Le propos

Et voilà, deux jours plus tard, n’arrivant pas à faire quelque chose sans l’analyser en même temps, je me demande : quel est mon propos?

Alors que je ne sais pas où je vais.

J’ai juste deux personnages.

Un lieu. Un deuxième qui se construit, à l’horizon. Un troisième personnage, secondaire, en arrière-plan (mais je ne sais pas s’il doit rester secondaire – je pense que oui, quand même).

Je tisse très lentement. Il me faudra cent jours!

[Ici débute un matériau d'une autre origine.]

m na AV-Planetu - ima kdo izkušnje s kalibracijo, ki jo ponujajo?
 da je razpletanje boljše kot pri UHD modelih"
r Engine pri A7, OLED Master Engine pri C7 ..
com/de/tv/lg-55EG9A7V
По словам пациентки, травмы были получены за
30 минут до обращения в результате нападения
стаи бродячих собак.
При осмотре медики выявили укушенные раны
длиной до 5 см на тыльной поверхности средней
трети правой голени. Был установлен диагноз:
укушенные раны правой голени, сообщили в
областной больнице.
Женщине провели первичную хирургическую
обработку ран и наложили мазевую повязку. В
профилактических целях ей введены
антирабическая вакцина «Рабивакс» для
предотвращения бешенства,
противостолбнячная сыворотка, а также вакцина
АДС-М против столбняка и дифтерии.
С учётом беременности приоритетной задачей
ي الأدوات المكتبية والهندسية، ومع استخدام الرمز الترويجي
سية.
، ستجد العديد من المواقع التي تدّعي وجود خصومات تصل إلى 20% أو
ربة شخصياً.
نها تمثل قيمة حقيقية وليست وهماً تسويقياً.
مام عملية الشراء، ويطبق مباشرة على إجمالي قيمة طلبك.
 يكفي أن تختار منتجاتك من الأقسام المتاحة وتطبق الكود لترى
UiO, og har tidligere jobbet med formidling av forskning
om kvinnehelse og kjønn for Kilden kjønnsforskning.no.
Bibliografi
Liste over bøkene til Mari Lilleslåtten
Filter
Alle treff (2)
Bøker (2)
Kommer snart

Et quel est mon propos? Je ne sais pas.

La tapisserie de Bayeux avait un thème précis, et un propos précis, elle.

Moi…….. c’est un ton.

On va voir. Qui ne risque rien n’a rien.

Maintenant

j’écris un roman.

Il n’y a pas de titre.

Quelques semaines pour se mettre à l’équilibre, et puis le vieux plaisir reprend!

Je m’amuse avec une bluette.

On verra. Pas de titre pour l’instant.

Tenter d’attraper l’énergie du langage

Depuis un bon bout de temps, je n’écris plus tellement ici. Je vais revenir. Je reviens petit à petit, même brièvement. De toute façon, je suis faite de cycles.

J’ajoute qu’il m’est de plus en plus difficile d’écrire sur ce genre de format, à cause des correcteurs d’orthographe. Ils m’arrêtent. Ils surlignent en rouge la moindre construction syntaxique dérogeant à une simplicité exclusive. Là, par exemple, une machine vient de souligner « dérogeant ». Et vient de recommencer. Eh bien voilà, chers amis, je déroge et je dérogerai, à toutes les (fausses!) règles s’il le faut, et je dérangerai, non pas mon dictionnaire et ses pages denses, je dérangerai peut-être une machine indifférente, en fait je ne dérangerai personne, les machines n’ont pas tellement de sentiments, encore moins de vocabulaire, et les gens sur les machines à l’avenant.

Du coup, j’écris sur un grand cahier bleu, comme au bon vieux temps.

Voilà, c’est tout. Le cahier est bleu clair. Tout ça a quelque chose d’émouvant. Loin du mou des jours, porté par les vents.